Oh, I see. Do you leave it on all the time?

What kinds of fish do you sell? 

{attu


----------



## bigfishy (Jun 19, 2009)

ladyhawke1066 said:


> Oh, I see. Do you leave it on all the time?
> 
> What kinds of fish do you sell?
> 
> {attu


I don't know much about Katalyst but I seen her from time to time in different kind of forum and website (and my friend brought stuff from her too)

I seen her selling slate, pleco caves, pleco, endlers and other odds and ends (look it up at buy/sell thread and you will see her products)


----------



## Katalyst (Jul 29, 2007)

ladyhawke1066 said:


> Oh, I see.
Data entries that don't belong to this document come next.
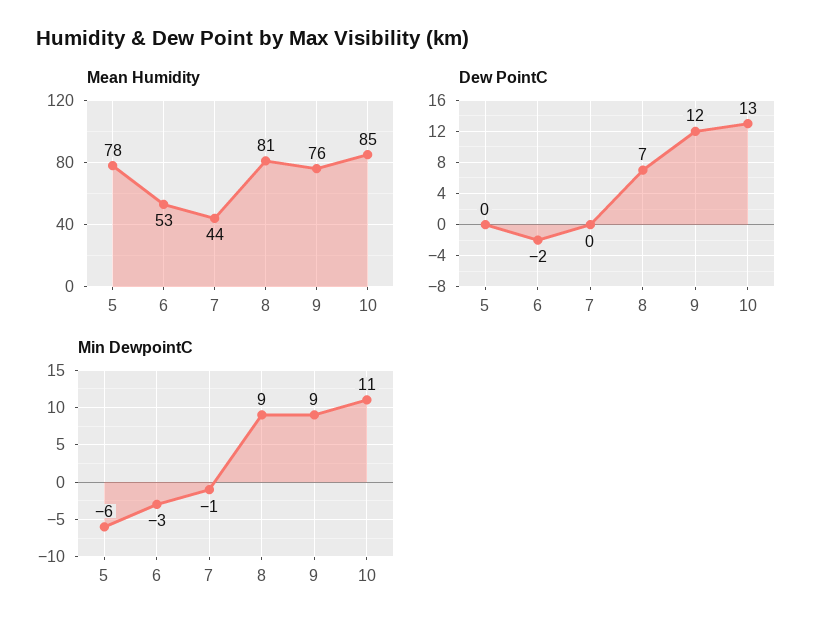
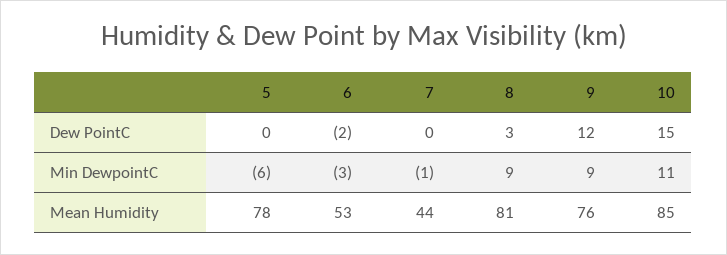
  {
    "Mean Humidity": {
      "5": 78,
      "6": 53,
      "7": 44,
      "8": 81,
      "9": 76,
      "10": 85
    },
    "Dew PointC": {
      "5": 0,
      "6": -2,
      "7": 0,
-     "8": 7,
+     "8": 3,
      "9": 12,
-     "10": 13
+     "10": 15
    },
    "Min DewpointC": {
      "5": -6,
      "6": -3,
      "7": -1,
      "8": 9,
      "9": 9,
      "10": 11
    }
  }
Do you leave it on all the time?
> 
> What kinds of fish do you sell?
> 
> {attu


Various catfish, invertebrates & oddballs, caves. And now a good chunk of my fishroom.  I will be putting up some of my uv's for sale later today.


----------



## ladyhawke1066 (Jun 30, 2009)

Thank you for both replies!

I just received my uv sterilizer (green killing machine) and it is up and running. Will report back to see if it makes a difference.


Patty


----------



## ladyhawke1066 (Jun 30, 2009)

Thanks to all who replied! My green killing machine turned my tank clear in five days. I put it in on Tues. afternoon, by Friday it was clearing. Went a way til Sunday and came back to a clean tank!! Yay!

It works!!!!

Patty


----------